The nonprofit organization, established in 1902 and affiliated with Iowa State’s College of Agriculture and Life Sciences, serves as the official seed certifying organization for the state of Iowa. Seed certification provides coordinated, professional field inspections and laboratory testing, and serves as an unbiased system for meeting state, federal and international seed law requirements. Seed certification assures buyers that the seed they purchase has met established standards for varietal purity and identity.

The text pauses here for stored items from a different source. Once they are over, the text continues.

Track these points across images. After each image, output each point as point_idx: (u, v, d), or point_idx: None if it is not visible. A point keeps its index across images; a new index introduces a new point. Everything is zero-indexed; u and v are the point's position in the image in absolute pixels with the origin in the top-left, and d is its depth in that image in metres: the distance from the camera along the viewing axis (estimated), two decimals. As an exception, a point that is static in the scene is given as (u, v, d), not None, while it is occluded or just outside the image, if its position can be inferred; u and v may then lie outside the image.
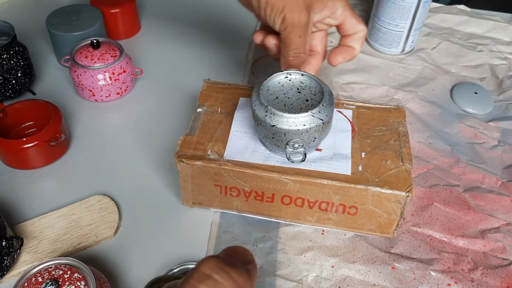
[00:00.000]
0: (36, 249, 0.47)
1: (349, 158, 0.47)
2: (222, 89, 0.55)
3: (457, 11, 0.82)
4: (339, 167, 0.47)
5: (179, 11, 0.82)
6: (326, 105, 0.44)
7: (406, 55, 0.74)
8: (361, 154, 0.48)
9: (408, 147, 0.49)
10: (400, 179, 0.46)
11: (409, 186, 0.45)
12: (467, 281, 0.47)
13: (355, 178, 0.46)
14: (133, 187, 0.54)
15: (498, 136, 0.62)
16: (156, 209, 0.52)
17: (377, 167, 0.47)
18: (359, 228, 0.49)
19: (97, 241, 0.48)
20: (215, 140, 0.49)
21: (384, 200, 0.46)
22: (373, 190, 0.45)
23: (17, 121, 0.58)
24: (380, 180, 0.46)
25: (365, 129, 0.51)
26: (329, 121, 0.45)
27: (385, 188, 0.45)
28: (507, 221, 0.52)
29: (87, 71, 0.61)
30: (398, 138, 0.49)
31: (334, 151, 0.48)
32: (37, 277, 0.40)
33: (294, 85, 0.46)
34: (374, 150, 0.48)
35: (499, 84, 0.70)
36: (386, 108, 0.53)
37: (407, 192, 0.45)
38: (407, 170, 0.46)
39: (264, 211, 0.50)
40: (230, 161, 0.47)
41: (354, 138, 0.50)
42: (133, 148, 0.59)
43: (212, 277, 0.25)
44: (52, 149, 0.55)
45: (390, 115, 0.52)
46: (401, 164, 0.47)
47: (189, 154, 0.48)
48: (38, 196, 0.53)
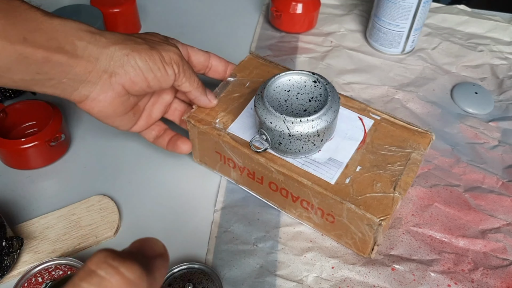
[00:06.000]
0: (36, 249, 0.47)
1: (341, 168, 0.46)
2: (261, 64, 0.56)
3: (457, 11, 0.82)
4: (326, 173, 0.45)
5: (179, 11, 0.82)
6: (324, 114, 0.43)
7: (407, 55, 0.74)
8: (357, 167, 0.46)
9: (410, 176, 0.45)
10: (381, 205, 0.43)
11: (387, 215, 0.42)
12: (467, 282, 0.47)
13: (336, 189, 0.44)
14: (133, 187, 0.54)
15: (499, 136, 0.62)
16: (156, 209, 0.52)
17: (365, 186, 0.44)
18: (337, 237, 0.48)
19: (97, 241, 0.48)
20: (228, 111, 0.51)
21: (358, 220, 0.44)
22: (347, 206, 0.43)
23: (17, 121, 0.58)
24: (360, 199, 0.43)
25: (377, 143, 0.48)
26: (326, 130, 0.44)
27: (359, 208, 0.43)
28: (508, 221, 0.52)
29: (87, 71, 0.61)
30: (405, 164, 0.46)
31: (331, 156, 0.47)
32: (37, 277, 0.40)
33: (302, 86, 0.46)
34: (372, 167, 0.46)
35: (500, 84, 0.70)
36: (411, 129, 0.49)
37: (381, 220, 0.42)
38: (394, 199, 0.43)
39: (256, 189, 0.51)
40: (230, 135, 0.49)
41: (359, 149, 0.47)
42: (133, 148, 0.59)
43: (97, 273, 0.23)
44: (52, 149, 0.55)
45: (411, 137, 0.48)
46: (391, 191, 0.44)
47: (200, 117, 0.50)
48: (38, 196, 0.53)
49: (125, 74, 0.43)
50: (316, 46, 0.75)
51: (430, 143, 0.48)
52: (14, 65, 0.37)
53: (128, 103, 0.47)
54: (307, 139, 0.44)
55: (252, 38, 0.77)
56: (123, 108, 0.46)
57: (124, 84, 0.44)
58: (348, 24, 0.80)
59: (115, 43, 0.42)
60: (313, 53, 0.74)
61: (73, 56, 0.40)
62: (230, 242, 0.49)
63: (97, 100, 0.44)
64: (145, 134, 0.53)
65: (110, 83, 0.43)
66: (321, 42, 0.76)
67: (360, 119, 0.50)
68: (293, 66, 0.71)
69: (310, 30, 0.78)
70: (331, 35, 0.77)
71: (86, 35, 0.41)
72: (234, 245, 0.49)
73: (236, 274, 0.46)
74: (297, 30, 0.77)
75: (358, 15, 0.82)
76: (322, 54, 0.73)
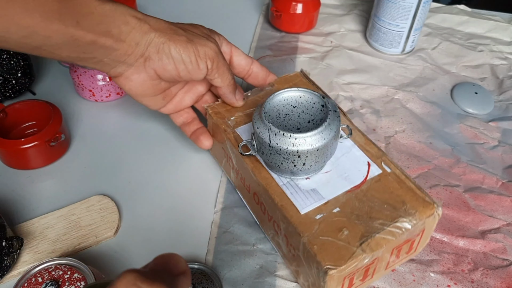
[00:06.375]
0: (36, 249, 0.47)
1: (318, 202, 0.43)
2: (303, 82, 0.55)
3: (457, 11, 0.82)
4: (301, 201, 0.43)
5: (179, 11, 0.82)
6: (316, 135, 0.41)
7: (407, 55, 0.74)
8: (336, 208, 0.42)
9: (386, 240, 0.40)
10: (337, 254, 0.39)
11: (337, 266, 0.38)
12: (467, 282, 0.47)
13: (301, 220, 0.41)
14: (133, 187, 0.54)
15: (499, 137, 0.62)
16: (156, 209, 0.52)
17: (332, 229, 0.41)
18: (297, 274, 0.45)
19: (97, 241, 0.48)
20: (246, 113, 0.51)
21: (310, 260, 0.40)
22: (303, 240, 0.40)
23: (17, 121, 0.58)
24: (319, 239, 0.40)
25: (370, 194, 0.43)
26: (309, 155, 0.42)
27: (312, 247, 0.39)
28: (508, 222, 0.52)
29: (87, 71, 0.61)
30: (387, 225, 0.41)
31: (316, 187, 0.44)
32: (37, 277, 0.40)
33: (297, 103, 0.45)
34: (351, 215, 0.42)
35: (500, 84, 0.70)
36: (417, 194, 0.43)
37: (328, 268, 0.38)
38: (354, 254, 0.39)
39: (245, 196, 0.51)
40: (235, 134, 0.49)
41: (349, 192, 0.44)
42: (133, 148, 0.59)
43: None
44: (52, 149, 0.55)
45: (411, 202, 0.43)
46: (355, 245, 0.39)
47: (218, 110, 0.51)
48: (38, 196, 0.53)
49: (158, 61, 0.45)
50: (316, 46, 0.75)
51: (431, 216, 0.42)
52: (64, 45, 0.40)
53: (159, 87, 0.49)
54: (286, 156, 0.42)
55: (252, 38, 0.77)
56: (153, 90, 0.49)
57: (156, 69, 0.46)
58: (348, 24, 0.80)
59: (156, 30, 0.45)
60: (313, 53, 0.74)
61: (118, 40, 0.43)
62: (230, 242, 0.49)
63: (130, 79, 0.47)
64: (174, 117, 0.55)
65: (144, 66, 0.46)
66: (321, 42, 0.76)
67: (368, 165, 0.46)
68: (293, 66, 0.71)
69: (310, 30, 0.78)
70: (331, 35, 0.77)
71: (132, 20, 0.43)
72: (234, 245, 0.49)
73: (236, 274, 0.46)
74: (297, 30, 0.77)
75: (358, 15, 0.82)
76: (322, 54, 0.73)
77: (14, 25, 0.36)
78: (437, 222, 0.43)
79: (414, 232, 0.42)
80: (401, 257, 0.45)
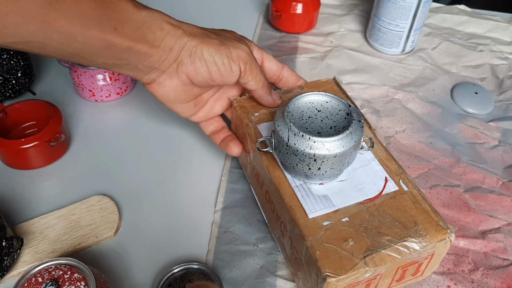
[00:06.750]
0: (36, 249, 0.47)
1: (328, 209, 0.42)
2: (333, 90, 0.55)
3: (457, 11, 0.82)
4: (311, 205, 0.42)
5: (179, 11, 0.82)
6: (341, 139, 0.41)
7: (407, 55, 0.74)
8: (345, 218, 0.42)
9: (391, 257, 0.39)
10: (338, 263, 0.38)
11: (336, 275, 0.37)
12: (467, 282, 0.47)
13: (308, 224, 0.41)
14: (133, 187, 0.54)
15: (499, 136, 0.62)
16: (156, 209, 0.52)
17: (338, 237, 0.40)
18: (297, 278, 0.44)
19: (97, 241, 0.48)
20: (271, 111, 0.51)
21: (311, 265, 0.39)
22: (307, 243, 0.40)
23: (17, 121, 0.58)
24: (323, 246, 0.39)
25: (383, 209, 0.42)
26: (325, 160, 0.41)
27: (314, 252, 0.39)
28: (508, 221, 0.52)
29: (87, 71, 0.61)
30: (395, 243, 0.40)
31: (328, 194, 0.44)
32: (37, 277, 0.40)
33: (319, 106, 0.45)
34: (359, 227, 0.41)
35: (500, 84, 0.70)
36: (431, 217, 0.42)
37: (327, 275, 0.37)
38: (356, 266, 0.38)
39: (257, 193, 0.50)
40: (256, 129, 0.49)
41: (362, 204, 0.43)
42: (133, 148, 0.59)
43: None
44: (52, 149, 0.55)
45: (424, 224, 0.41)
46: (359, 257, 0.38)
47: (244, 104, 0.52)
48: (38, 196, 0.53)
49: (191, 64, 0.45)
50: (316, 46, 0.75)
51: (442, 241, 0.41)
52: (101, 51, 0.40)
53: (191, 93, 0.49)
54: (302, 158, 0.41)
55: (252, 38, 0.77)
56: (185, 96, 0.49)
57: (188, 73, 0.46)
58: (348, 24, 0.80)
59: (189, 34, 0.45)
60: (313, 53, 0.74)
61: (153, 46, 0.43)
62: (231, 242, 0.49)
63: (162, 85, 0.47)
64: (204, 126, 0.55)
65: (176, 71, 0.46)
66: (321, 42, 0.76)
67: (385, 180, 0.45)
68: (293, 66, 0.71)
69: (310, 30, 0.78)
70: (331, 35, 0.77)
71: (166, 26, 0.44)
72: (235, 245, 0.49)
73: (237, 274, 0.46)
74: (297, 30, 0.77)
75: (358, 15, 0.82)
76: (322, 54, 0.73)
77: (55, 32, 0.36)
78: (448, 248, 0.42)
79: (422, 254, 0.41)
80: (406, 278, 0.43)
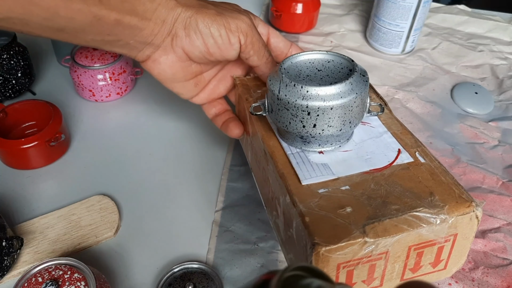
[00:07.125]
0: (36, 249, 0.47)
1: (326, 177, 0.37)
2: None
3: (457, 11, 0.82)
4: (305, 172, 0.37)
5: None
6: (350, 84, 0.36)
7: (407, 55, 0.74)
8: (345, 186, 0.36)
9: (398, 228, 0.32)
10: (333, 232, 0.32)
11: (328, 245, 0.31)
12: (468, 281, 0.47)
13: (300, 191, 0.36)
14: (133, 187, 0.54)
15: (499, 136, 0.62)
16: (156, 209, 0.52)
17: (333, 205, 0.34)
18: (291, 262, 0.38)
19: (97, 241, 0.48)
20: None
21: (301, 236, 0.34)
22: (297, 210, 0.34)
23: (17, 121, 0.58)
24: (315, 213, 0.33)
25: (392, 180, 0.36)
26: (321, 113, 0.36)
27: (304, 219, 0.33)
28: (508, 221, 0.52)
29: (87, 71, 0.61)
30: (403, 212, 0.33)
31: (328, 163, 0.39)
32: (37, 277, 0.40)
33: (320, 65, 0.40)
34: (361, 195, 0.35)
35: (500, 84, 0.70)
36: (451, 189, 0.36)
37: (317, 244, 0.31)
38: (353, 235, 0.32)
39: (257, 176, 0.46)
40: (255, 104, 0.46)
41: (368, 173, 0.37)
42: (133, 148, 0.59)
43: None
44: (52, 149, 0.55)
45: (443, 195, 0.35)
46: (358, 225, 0.32)
47: (247, 83, 0.49)
48: (38, 196, 0.53)
49: (186, 37, 0.42)
50: (316, 46, 0.75)
51: (465, 215, 0.34)
52: (88, 26, 0.38)
53: (189, 70, 0.46)
54: (294, 112, 0.37)
55: (252, 38, 0.77)
56: (183, 74, 0.46)
57: (184, 47, 0.43)
58: (348, 24, 0.80)
59: (183, 5, 0.41)
60: (313, 53, 0.74)
61: (143, 18, 0.40)
62: (231, 241, 0.49)
63: (158, 61, 0.44)
64: (206, 108, 0.52)
65: (171, 45, 0.43)
66: (321, 42, 0.76)
67: (398, 152, 0.39)
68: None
69: (310, 30, 0.78)
70: (331, 35, 0.78)
71: None
72: (235, 244, 0.49)
73: (237, 273, 0.46)
74: (297, 30, 0.77)
75: (358, 15, 0.82)
76: (322, 54, 0.73)
77: (35, 6, 0.34)
78: (476, 229, 0.35)
79: (440, 232, 0.33)
80: (423, 267, 0.36)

Recently the association marked two major milestones in its crop testing programs. This year the association observed 100 years of leadership in testing corn hybrids and varieties in the Iowa Crop Performance Tests. In 2017, the association observed the 50th anniversary of conducting soybean trials. Conducted annually at locations across Iowa, Iowa Crop Improvement Association’s corn and soybean tests provide unbiased, third-party data to Iowa farmers and others on the adaptation and performance of many crop hybrids and varieties. All test results are publicly available and disseminated widely at www.croptesting.iastate.edu to promote the production and use of improved seed stocks. Iowa Crop’s crop performance tests serve as a selection tool for farmers to use to decide what seeds they want to plant for the next season.
Iowa Crop Improvement Association has a long history of supporting research, educational and leadership opportunities. In the last decade the association has committed more than $1.25 million in support of several programs, including plant breeding and other research projects in Iowa State’s Department of Agronomy; Iowa State University’s Crops Team, a student organization; sponsorship of the annual Iowa FFA Agronomy Career Development Event, which attracts over 100 students from 30 Iowa high schools; and annually awarded scholarships to College of Agriculture and Life Sciences students pursuing crop or seed-related majors.
The organization’s board of directors includes the Iowa Secretary of Agriculture; director of the Agriculture Experiment Station at Iowa State; chair of the ISU Department of Agronomy; director of the ISU Seed Science Center; and six members elected by the association’s members who represent seed producers, farmers and others with interests in crop improvement.